"""

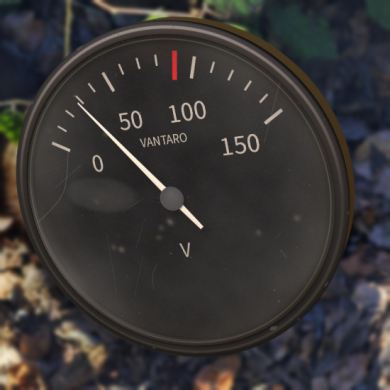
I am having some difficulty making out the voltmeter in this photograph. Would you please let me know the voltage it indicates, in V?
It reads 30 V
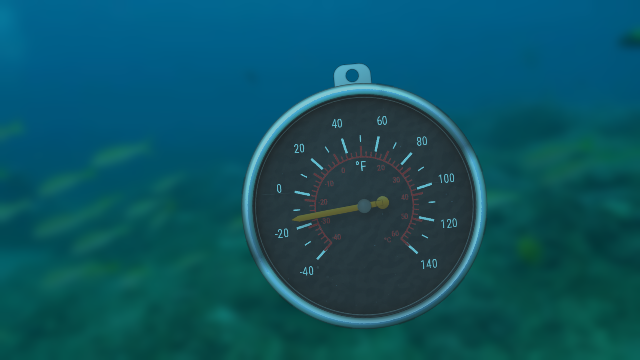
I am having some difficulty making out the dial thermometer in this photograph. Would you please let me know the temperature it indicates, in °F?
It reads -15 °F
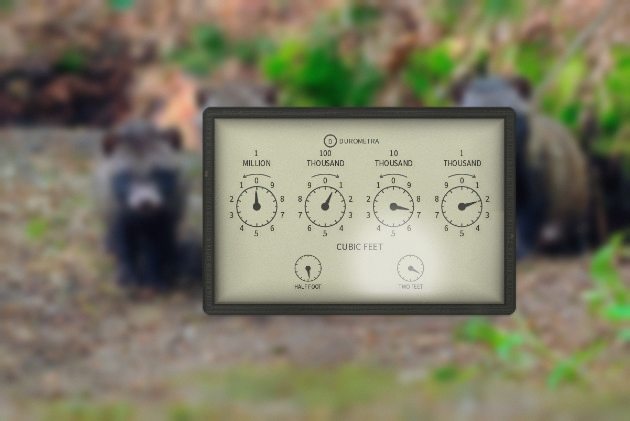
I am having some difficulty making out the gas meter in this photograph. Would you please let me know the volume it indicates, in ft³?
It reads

"""

### Problem details
Turn the listing above into a Markdown table with the columns Number and Text, one numbered row per line, skipping any blank lines. Omit the pictures.

### Exercise answer
| Number | Text |
|---|---|
| 1 | I am having some difficulty making out the voltmeter in this photograph. Would you please let me know the voltage it indicates, in V? |
| 2 | It reads 30 V |
| 3 | I am having some difficulty making out the dial thermometer in this photograph. Would you please let me know the temperature it indicates, in °F? |
| 4 | It reads -15 °F |
| 5 | I am having some difficulty making out the gas meter in this photograph. Would you please let me know the volume it indicates, in ft³? |
| 6 | It reads |